Problem description
List every line in the records below that contains the string "การจ".

Transcribed page contents
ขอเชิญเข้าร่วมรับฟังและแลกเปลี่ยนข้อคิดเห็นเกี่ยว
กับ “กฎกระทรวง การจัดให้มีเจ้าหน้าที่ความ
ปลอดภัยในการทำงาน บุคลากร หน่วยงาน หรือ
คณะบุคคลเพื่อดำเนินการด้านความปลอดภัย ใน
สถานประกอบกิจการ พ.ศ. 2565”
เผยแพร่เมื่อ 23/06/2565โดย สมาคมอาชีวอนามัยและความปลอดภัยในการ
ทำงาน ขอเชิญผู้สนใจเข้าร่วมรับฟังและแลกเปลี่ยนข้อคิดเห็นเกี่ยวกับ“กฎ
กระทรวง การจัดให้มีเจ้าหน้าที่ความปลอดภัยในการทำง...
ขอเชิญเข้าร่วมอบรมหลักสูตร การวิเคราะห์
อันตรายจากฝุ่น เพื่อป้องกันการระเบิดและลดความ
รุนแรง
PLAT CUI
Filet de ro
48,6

---

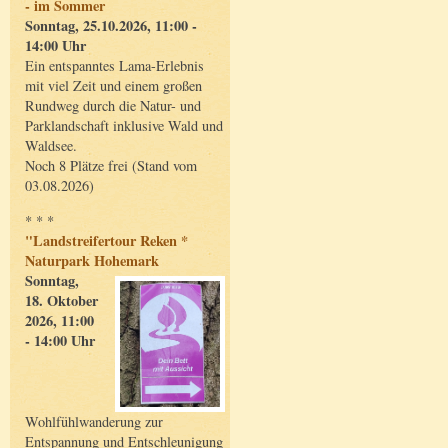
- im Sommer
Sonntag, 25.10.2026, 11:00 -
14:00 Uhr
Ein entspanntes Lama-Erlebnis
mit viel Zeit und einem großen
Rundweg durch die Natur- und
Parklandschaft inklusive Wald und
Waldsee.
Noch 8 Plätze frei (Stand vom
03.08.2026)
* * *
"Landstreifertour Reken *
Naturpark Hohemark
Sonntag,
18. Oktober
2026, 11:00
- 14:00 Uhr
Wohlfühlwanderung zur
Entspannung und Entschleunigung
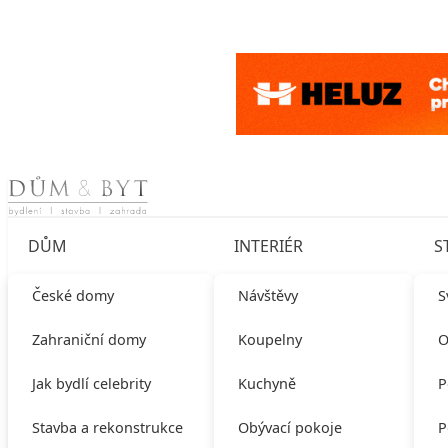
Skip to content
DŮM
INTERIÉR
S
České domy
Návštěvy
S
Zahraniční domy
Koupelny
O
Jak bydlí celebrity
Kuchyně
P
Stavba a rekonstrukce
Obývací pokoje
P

--

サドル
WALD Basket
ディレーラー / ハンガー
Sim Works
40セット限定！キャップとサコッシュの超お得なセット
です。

Task result
กับ “กฎกระทรวง การจัดให้มีเจ้าหน้าที่ความ
กระทรวง การจัดให้มีเจ้าหน้าที่ความปลอดภัยในการทำง...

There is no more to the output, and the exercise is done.